Leibovitz began photographing for Rolling Stone magazine in 1969 while still a student in San Francisco. Famous for her iconic images of celebrities, including John Lennon and Yoko Ono, in 1983 she became chief photographer for Vanity Fair. A regular contributor to Vogue as well, she is the winner of numerous awards and her work has been exhibited around the world. In addition to her portraiture, she has also photographed battered women, and the conflicts in Sarajevo, Bosnia, and Rwanda. In 2005, American Photo named her the single most influential photographer working today.

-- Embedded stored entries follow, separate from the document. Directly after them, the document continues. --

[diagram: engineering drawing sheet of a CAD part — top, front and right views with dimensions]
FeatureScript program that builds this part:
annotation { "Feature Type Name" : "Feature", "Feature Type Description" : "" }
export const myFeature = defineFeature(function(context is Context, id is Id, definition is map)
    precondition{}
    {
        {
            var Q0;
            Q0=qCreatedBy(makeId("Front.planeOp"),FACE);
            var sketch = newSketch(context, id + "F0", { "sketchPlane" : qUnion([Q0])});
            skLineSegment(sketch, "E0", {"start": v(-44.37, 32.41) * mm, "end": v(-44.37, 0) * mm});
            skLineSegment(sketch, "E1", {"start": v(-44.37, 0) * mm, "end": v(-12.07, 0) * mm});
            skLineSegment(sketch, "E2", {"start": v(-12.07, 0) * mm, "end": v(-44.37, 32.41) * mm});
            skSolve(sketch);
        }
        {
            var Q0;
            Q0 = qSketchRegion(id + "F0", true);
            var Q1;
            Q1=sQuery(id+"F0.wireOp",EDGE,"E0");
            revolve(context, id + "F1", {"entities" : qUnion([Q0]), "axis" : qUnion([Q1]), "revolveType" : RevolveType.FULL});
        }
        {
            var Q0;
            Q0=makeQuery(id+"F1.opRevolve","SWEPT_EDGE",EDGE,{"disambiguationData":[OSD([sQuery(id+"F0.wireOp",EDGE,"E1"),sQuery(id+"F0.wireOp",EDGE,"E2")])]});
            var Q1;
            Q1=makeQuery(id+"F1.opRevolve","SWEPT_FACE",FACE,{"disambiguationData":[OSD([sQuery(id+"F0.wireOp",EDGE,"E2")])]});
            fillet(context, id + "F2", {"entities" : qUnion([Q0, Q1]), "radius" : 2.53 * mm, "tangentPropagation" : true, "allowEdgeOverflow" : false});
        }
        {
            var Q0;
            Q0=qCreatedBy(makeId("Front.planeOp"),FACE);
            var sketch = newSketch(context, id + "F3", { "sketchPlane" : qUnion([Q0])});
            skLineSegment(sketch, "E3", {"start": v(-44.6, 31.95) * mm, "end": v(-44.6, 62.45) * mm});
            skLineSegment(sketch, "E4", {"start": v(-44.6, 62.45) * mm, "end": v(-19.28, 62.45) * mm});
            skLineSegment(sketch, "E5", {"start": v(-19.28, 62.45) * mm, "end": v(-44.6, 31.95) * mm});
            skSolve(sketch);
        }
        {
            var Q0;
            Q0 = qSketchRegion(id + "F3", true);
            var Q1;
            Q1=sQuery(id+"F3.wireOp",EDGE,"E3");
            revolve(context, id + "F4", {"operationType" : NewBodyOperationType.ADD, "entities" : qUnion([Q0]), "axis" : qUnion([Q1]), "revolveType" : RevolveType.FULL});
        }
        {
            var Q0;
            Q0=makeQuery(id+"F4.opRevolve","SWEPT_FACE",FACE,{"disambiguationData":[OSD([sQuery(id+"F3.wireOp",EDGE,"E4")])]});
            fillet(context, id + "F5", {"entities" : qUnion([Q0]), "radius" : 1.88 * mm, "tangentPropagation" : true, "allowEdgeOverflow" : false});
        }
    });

Early Skating - Anna Mary Robertson Moses5. Anna Mary Robertson Moses – September 7, 1860 – December 13, 1961. Born in a farming community in Greenwich, N. Y, “Grandma Moses” began painting in her seventies after leaving a career in embroidery due to arthritis. A self-taught, renowned folk artist, Moses painted mostly scenes of rural life. In the years directly after World-War-II, Moses was one of the most successful and famous artists in America, and possibly the best known American artist in Europe.

Her simple realism and nostalgic subject matter with which she portrayed farm life and the rural countryside, gained her a large following. She was a prolific painter and during her lifetime she created more than 1,000 paintings.  Moses received honorary doctoral degrees from Russell Sage College in 1949 and from the Moore Institute of Art, Science and Industry, Philadelphia, in 1951.